== Extracted data ==
==================================================

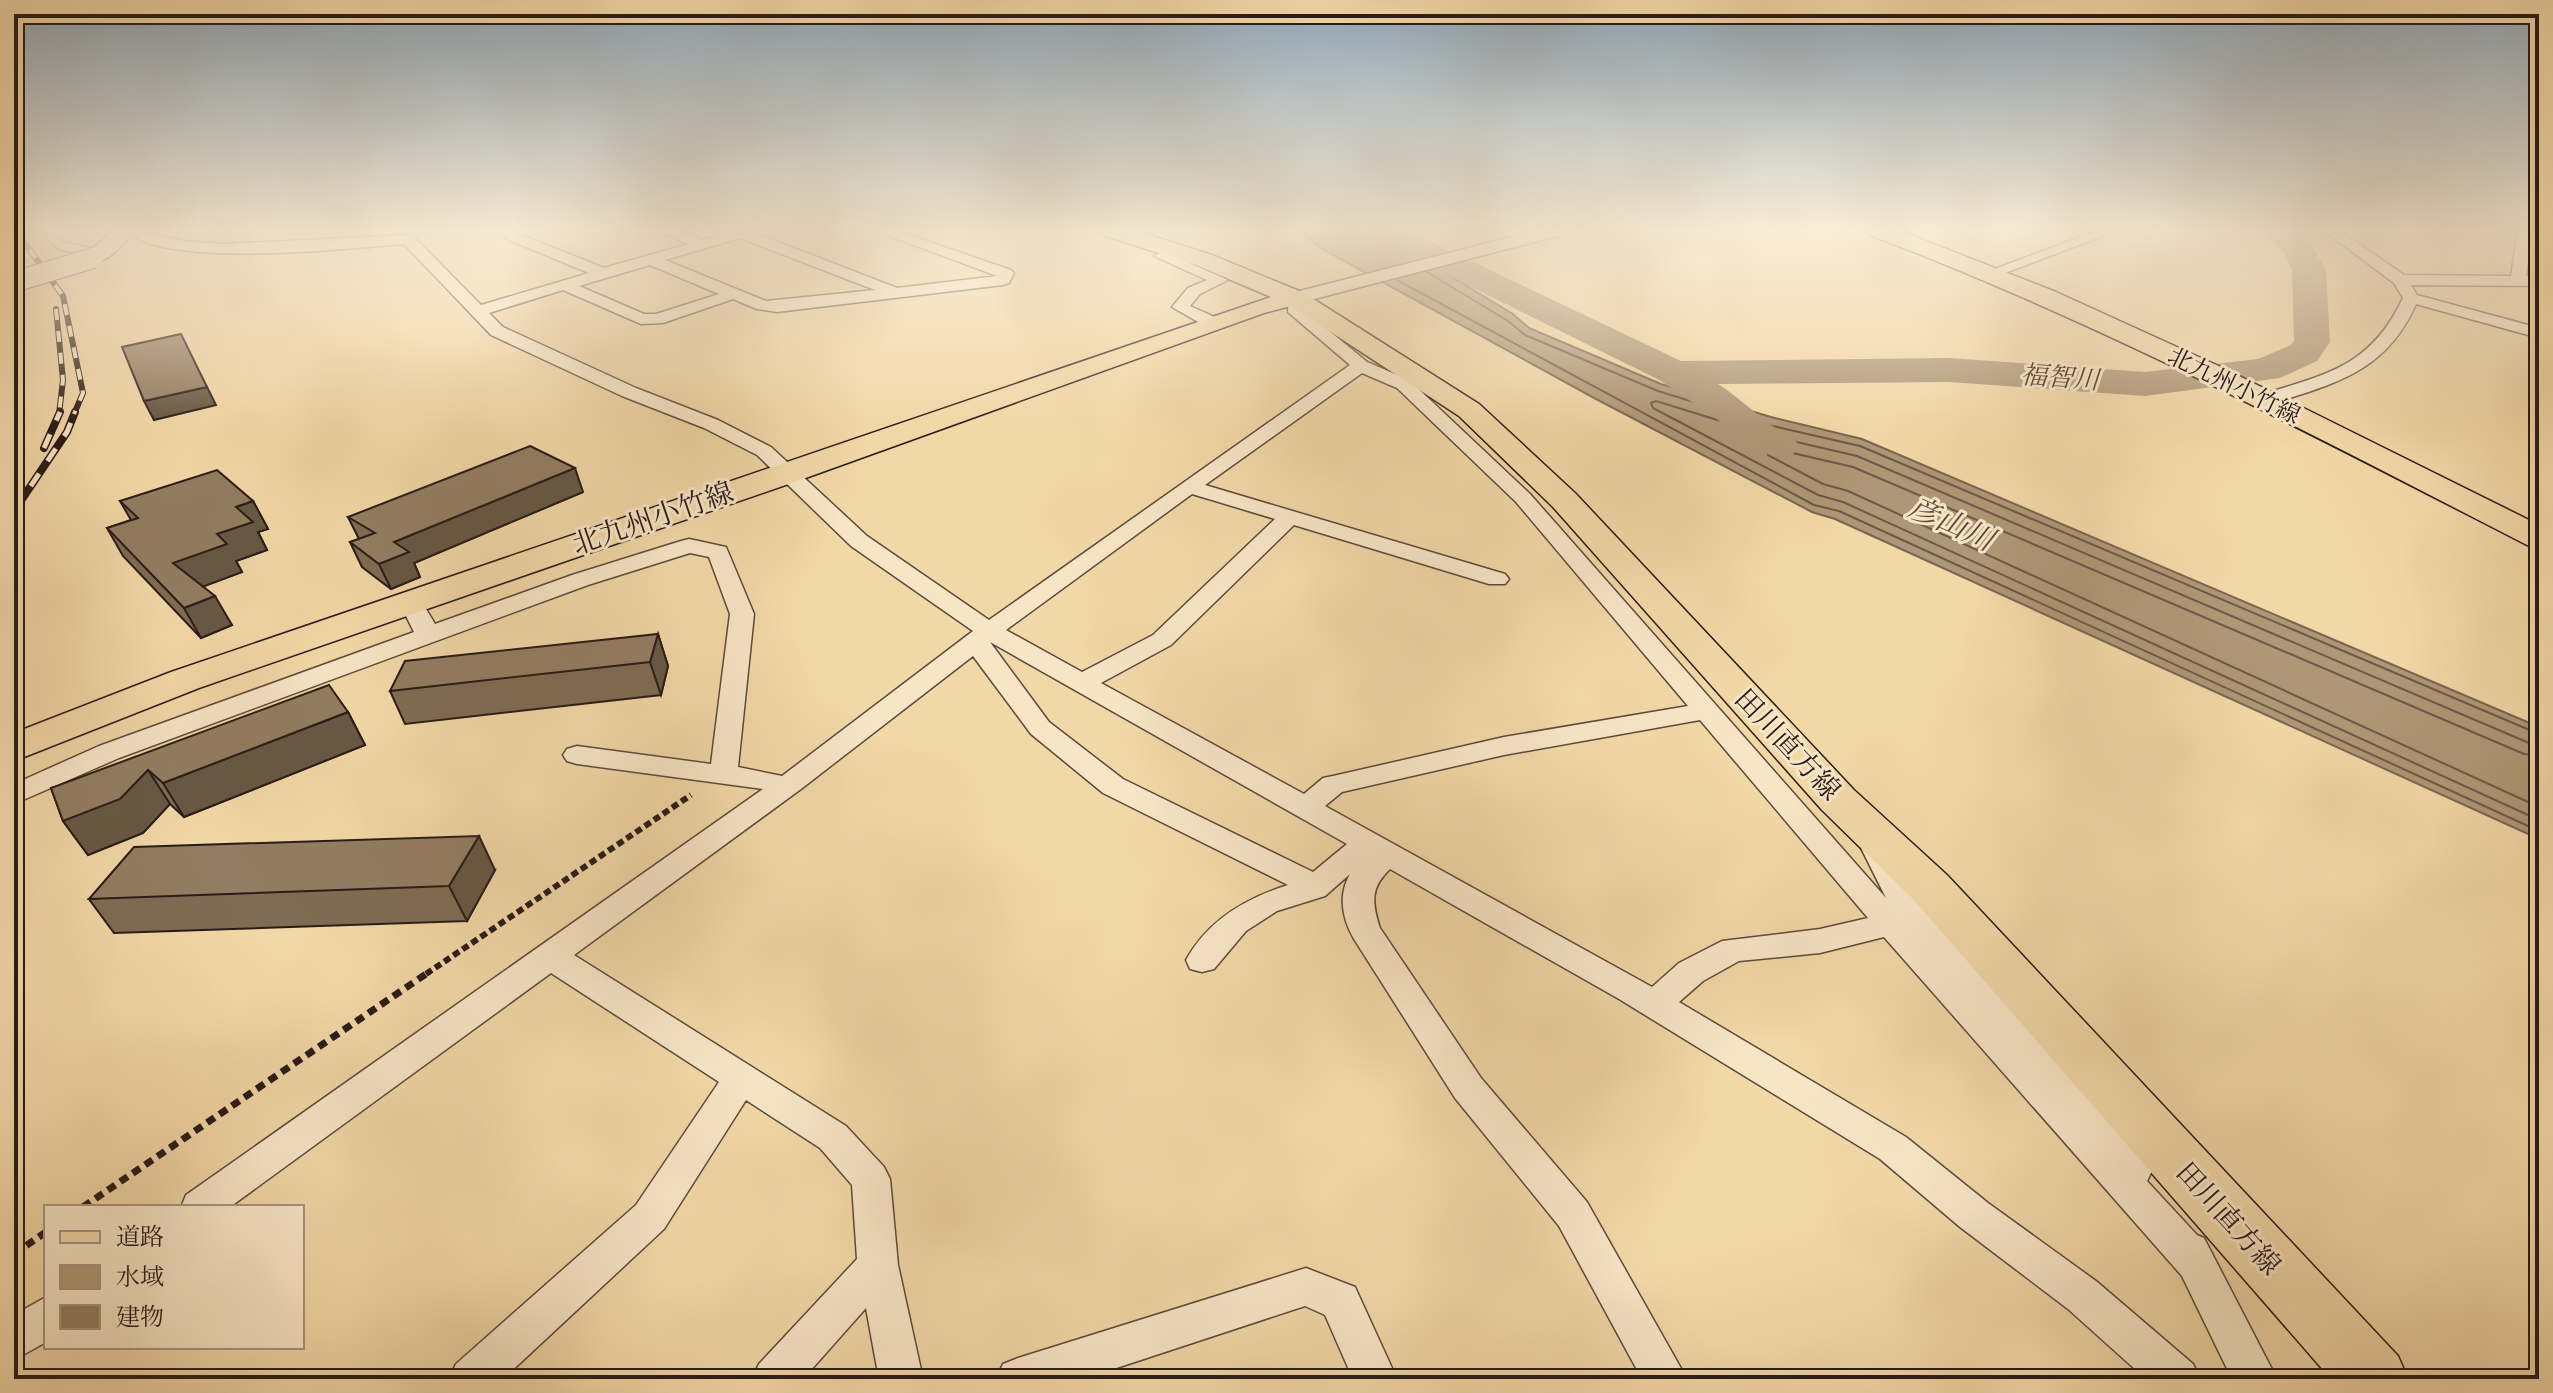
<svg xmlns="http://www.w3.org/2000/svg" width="2553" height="1393" font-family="'IM FELL Double Pica','Noto Serif JP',serif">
<rect width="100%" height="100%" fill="#f2d7a7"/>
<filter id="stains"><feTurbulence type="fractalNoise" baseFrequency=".0025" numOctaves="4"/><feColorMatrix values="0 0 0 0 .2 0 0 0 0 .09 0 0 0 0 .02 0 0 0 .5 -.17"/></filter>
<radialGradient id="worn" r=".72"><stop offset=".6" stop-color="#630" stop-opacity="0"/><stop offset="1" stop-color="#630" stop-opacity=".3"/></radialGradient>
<path fill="#ae9776" stroke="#796550" stroke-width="2" d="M1297 230H1360V234L1393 241 1513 314 1529 328 1661 384 1771 417 1862 439 2539 727V839L1835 519 1812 512 1596 399 1324 250Z"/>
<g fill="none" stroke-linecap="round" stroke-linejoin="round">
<path stroke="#6c5946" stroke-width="2" d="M1427 272 1508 321 1525 335 1658 391 1768 425 1860 446 2539 734
M1397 280 1814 505 1839 511 2539 831
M2539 744 2529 743 1857 456 1766 435 1656 401 1651 403 1653 408 1818 495 1843 502 2539 820
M2539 756 2524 754 1853 467 1771 448 1766 450 1768 455 1823 484 1848 491 2539 807"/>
<path fill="#ae9776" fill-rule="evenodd" d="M1367 230H1406L1681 361 1949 358 2145 372 2258 359 2291 345 2294 341 2292 270 2285 254 2264 230H2297L2310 243 2326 270 2330 342 2317 361 2280 378 2145 396 1949 382 1718 384C1738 397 1755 413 1774 427 1784 433 1792 435 1799 445L1793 454 1778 458 1745 445 1718 420 1661 381 1371 237Z"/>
<defs>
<path id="service" d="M50 230 47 233 61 246 95 253"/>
<path id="minor" d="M126 230H144L157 236 184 241 222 244 408 235 413 236 481 305 589 273 509 240 502 234 503 230H517L519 234 604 268 688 244 656 230H676L703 240 736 230H758L755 233 897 288 997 276 874 230H895L1011 270 1014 273 1009 283 1003 285 777 312 757 309 733 299 663 323 641 324 563 290 489 313 503 327 636 388 718 420 771 447 867 536 989 620 1350 365 1288 312 1289 295H1301L1304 310 1367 362 1409 380 1530 494 1886 898 1861 848 1865 841 1876 838 1887 841 1911 887 2014 1010 2147 1157 2153 1169 2147 1181 2197 1235 2204 1238 2277 1379H2232L2182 1276 1884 937 1820 953 1739 961 1703 981 1679 1002 1906 1137 1988 1203 2096 1281 2193 1364 2200 1379H2146L2068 1309 1960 1227 1880 1159 1619 999 1390 869C1370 888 1372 903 1380 928L1481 1078 1587 1202 1687 1379H1642L1559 1226 1455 1098 1354 939C1342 918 1338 895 1350 874L1325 896 1277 911 1246 931 1214 969 1202 972 1190 969 1186 960C1208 920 1246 898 1288 885L1103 793 1031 734 973 656 801 789 574 955 846 1126 884 1167 890 1179 898 1265 923 1379H879L866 1308 803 1379H752L759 1364 857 1259 852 1185 820 1148 746 1100 664 1229 503 1379H449L456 1364 636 1205 719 1082 551 973 230 1207H181L186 1195 763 789 577 764 567 761 563 755 567 749 577 746 711 764 730 614 709 557 690 553 588 585 119 758 14 804V784L99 746 414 632 399 602 403 597H419L435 624 572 575 681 541 689 539 726 547 754 614 738 767 782 776 973 631 851 546 757 455 704 428 622 396 491 335 404 244C348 248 164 270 126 230ZM740 238 875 290 766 301 665 260ZM650 265 719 294 656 314H644L579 286ZM1362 373 1397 388 1516 502 1688 706 1504 737 1333 776 1323 778 1304 794 1101 683 1171 645 1294 525 1489 584H1505L1509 579 1505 574 1205 485ZM1192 494 1275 519 1153 635 1082 672 1006 630ZM990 642 1347 844 1313 872 1123 779 1049 722ZM1700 720 1868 918 1820 929 1722 941 1679 963 1652 987 1325 806 1342 792 1504 755Z
M2099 230H2119L1997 276 1992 278 1984 273Z
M2323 230H2339L2404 275 2511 276 2518 230H2532L2526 276H2539V286L2411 285 2417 295 2539 328V338L2416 304C2386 372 2336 383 2271 404H2257L2255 400 2257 396C2326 374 2370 368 2403 298L2394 283Z
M1174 246 1181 250 1174 256 1228 280 1200 294 1190 306 1219 319 1221 323 1219 327H1207L1172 307 1188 288 1207 280 1154 256Z
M1306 1268 1355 1287 1397 1379H1353L1325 1315 1305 1306 1083 1379H996L1003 1364 1018 1358Z
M46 1297V1342L14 1360V1315Z"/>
<path id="tertiary" d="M115 230H135C123 244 106 267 86 262L84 258 86 254Z
M1539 230H1568L1565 234 1295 304 1285 298 1288 294Z"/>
<path id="primary" d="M1100 230H1133L1212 255 1304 293 1479 404 1575 493 1854 790 1947 875 2398 1356 2408 1379H2331L1913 899 1822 810 1553 507 1459 416 1291 306 1264 313 800 480 199 688 14 761V733L171 672 1271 297 1196 265 1103 235Z
M1867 230H1898L2056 292 2223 368 2539 525V548L2527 545C2311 434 2097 321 1870 235Z"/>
</defs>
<use href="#service" stroke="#5b4a3b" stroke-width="10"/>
<use href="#minor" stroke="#5b4a3b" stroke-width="3"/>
<use href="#tertiary" stroke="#5b4a3b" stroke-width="3"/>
<use href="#primary" stroke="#291b17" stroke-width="3"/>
<path stroke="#291b17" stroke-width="6" stroke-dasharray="7 4" stroke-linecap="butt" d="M426 974 691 795"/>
<path stroke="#291b17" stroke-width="7" stroke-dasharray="9 6" stroke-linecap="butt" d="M83 1207 429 972
M14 1254 46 1232"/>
<use href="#service" stroke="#f7e5c6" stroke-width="8"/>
<use href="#minor" fill="#f7e5c6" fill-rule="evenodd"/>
<use href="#tertiary" fill="#f7e5c6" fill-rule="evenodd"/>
<use href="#primary" fill="#f2d7a7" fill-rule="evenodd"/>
<defs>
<path id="rail-far1" d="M19 230 24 242 63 296 83 393 74 414
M56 309 63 380 59 414"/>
<path id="rail" d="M44 448 60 412
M14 511 67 432 75 412"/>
</defs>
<use href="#rail-far1" stroke="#291b17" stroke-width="6"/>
<use href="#rail" stroke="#291b17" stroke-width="8"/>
<use href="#rail-far1" stroke="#f7e5c6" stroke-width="4" stroke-dasharray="11" stroke-linecap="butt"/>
<use href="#rail" stroke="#f7e5c6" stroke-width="5" stroke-dasharray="15" stroke-linecap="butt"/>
<defs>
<path id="tertiary-bridge" d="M14 282 93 258"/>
</defs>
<use href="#tertiary-bridge" stroke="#5b4a3b" stroke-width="22" stroke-linecap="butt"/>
<use href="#tertiary-bridge" stroke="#f7e5c6" stroke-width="20"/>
</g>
<path fill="#7e6c54" stroke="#291b17" stroke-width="2" d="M583 492 414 563 420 577 391 589 362 567 350 542 359 539 348 517Z
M120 501H253L268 529 258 532 267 550 236 561 242 572 203 586 232 625 201 638 123 556 107 528 131 520Z
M658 634 668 666 661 695 405 724 390 691Z
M348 712 365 745 184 817 170 804 143 833 88 855 63 821 51 788Z
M495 870 467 921 114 933 89 899Z"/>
<path fill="#665845" stroke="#291b17" stroke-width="2" d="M207 387 216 405 154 420 144 401Z
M575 468 583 492 414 563 420 577 391 589 379 564 394 542Z
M253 501 268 529 258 532 267 550 236 561 242 572 189 592 173 563 217 534 236 507Z
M215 596 232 625 201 638 184 608Z
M658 634 668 666 661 695 650 662Z
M348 712 365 745 184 817 163 783Z
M148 770 170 804 143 833 88 855 63 821Z
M479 836 495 870 467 921 449 886Z
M14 951 24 964 14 975Z"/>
<path fill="#927d62" stroke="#291b17" stroke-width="2" d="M181 334 207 387 144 401 122 347Z
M530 446 575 468 394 542 409 552 379 564 350 542 375 533 348 517Z
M217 470 253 501 236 507 253 522 217 534 227 544 173 563 215 596 184 608 107 528 138 518 120 501Z
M658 634 650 662 390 691 405 661Z
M329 685 348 712 163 783 148 770 120 799 63 821 51 788Z
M479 836 449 886 89 899 134 847Z"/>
<linearGradient id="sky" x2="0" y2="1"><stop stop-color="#91a8ba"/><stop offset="0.54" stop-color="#f9edd7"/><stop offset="1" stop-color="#f9edd7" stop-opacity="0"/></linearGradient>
<rect width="2553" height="425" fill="url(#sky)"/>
<g text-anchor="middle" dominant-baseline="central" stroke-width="6" stroke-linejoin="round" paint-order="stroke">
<g font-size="24" fill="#291b17" stroke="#f7e5c6">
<text transform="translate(2234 386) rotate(26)">北九州小竹線</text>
</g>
<g font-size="26" font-style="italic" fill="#5e4d3d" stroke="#f7e5c6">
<text transform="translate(2060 378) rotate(4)">福智川</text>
</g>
<g font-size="28" fill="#291b17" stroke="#f7e5c6">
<text transform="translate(653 519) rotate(-19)">北九州小竹線</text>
<text transform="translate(1787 745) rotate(47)">田川直方線</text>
<text transform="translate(2228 1219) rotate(48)">田川直方線</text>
</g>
<g font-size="30" font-style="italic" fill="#5e4d3d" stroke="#f7e5c6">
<text transform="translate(1951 524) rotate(24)">彦山川</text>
</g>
</g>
<rect width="2553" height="1393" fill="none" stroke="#f2d7a7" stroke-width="48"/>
<rect x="16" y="16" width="2521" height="1361" fill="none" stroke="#291b17" stroke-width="4"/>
<rect x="24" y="24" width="2505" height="1345" fill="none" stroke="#291b17" stroke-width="2"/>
<rect x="44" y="1205" width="260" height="144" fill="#f7e5c6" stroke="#a59480" stroke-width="2"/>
<rect x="60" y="1231" width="40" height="12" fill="#f2d7a7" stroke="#a59480" stroke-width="2"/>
<text x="116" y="1245" font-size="24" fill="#291b17">道路</text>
<rect x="60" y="1265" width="40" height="24" fill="#ae9776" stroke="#a59480" stroke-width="2"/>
<text x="116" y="1285" font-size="24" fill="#291b17">水域</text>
<rect x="60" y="1305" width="40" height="24" fill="#927d62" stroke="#a59480" stroke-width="2"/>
<text x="116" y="1325" font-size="24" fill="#291b17">建物</text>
<rect width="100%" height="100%" filter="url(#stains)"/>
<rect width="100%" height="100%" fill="url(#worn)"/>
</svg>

==================================================

This exercise needs every line of the listing that contains the word "worn".

<radialGradient id="worn" r=".72"><stop offset=".6" stop-color="#630" stop-opacity="0"/><stop offset="1" stop-color="#630" stop-opacity=".3"/></radialGradient>
<rect width="100%" height="100%" fill="url(#worn)"/>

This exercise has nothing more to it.